→ **What is needed**
The lines you need are those holding the word "Autres"; pull them from the material.

→ **Study material**
*-*-*

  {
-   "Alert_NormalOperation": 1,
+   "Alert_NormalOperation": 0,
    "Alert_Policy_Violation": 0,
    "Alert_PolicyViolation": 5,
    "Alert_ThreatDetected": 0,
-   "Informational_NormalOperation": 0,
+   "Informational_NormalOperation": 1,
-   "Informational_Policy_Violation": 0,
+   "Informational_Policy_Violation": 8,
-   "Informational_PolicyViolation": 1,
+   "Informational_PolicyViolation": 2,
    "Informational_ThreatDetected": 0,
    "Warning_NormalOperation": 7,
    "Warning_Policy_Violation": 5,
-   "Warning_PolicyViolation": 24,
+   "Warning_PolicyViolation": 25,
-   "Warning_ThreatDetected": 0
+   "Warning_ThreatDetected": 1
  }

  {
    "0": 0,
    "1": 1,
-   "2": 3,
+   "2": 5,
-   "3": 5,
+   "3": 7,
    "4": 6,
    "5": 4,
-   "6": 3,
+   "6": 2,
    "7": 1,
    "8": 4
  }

*-*-*

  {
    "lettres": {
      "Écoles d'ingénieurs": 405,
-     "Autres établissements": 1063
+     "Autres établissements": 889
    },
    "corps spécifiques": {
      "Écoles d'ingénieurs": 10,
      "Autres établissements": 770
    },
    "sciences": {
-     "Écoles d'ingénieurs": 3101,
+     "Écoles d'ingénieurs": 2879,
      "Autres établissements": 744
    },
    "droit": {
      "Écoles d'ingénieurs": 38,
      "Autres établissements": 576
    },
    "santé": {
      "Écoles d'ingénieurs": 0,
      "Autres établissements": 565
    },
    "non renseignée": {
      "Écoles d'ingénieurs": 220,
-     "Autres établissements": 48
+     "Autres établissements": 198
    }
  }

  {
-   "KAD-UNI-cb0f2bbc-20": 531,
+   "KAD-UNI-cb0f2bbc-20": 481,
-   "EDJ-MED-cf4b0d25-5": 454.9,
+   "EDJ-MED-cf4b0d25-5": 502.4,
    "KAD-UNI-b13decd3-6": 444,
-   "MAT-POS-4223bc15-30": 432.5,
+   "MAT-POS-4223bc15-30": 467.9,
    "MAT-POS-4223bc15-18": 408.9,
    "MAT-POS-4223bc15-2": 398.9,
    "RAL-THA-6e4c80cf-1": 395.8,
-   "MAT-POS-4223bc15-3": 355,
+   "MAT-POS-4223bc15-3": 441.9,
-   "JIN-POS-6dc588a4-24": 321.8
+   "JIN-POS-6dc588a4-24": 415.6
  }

*-*-*

→ **Result of the task**
-     "Autres établissements": 1063
+     "Autres établissements": 889
      "Autres établissements": 770
      "Autres établissements": 744
      "Autres établissements": 576
      "Autres établissements": 565
-     "Autres établissements": 48
+     "Autres établissements": 198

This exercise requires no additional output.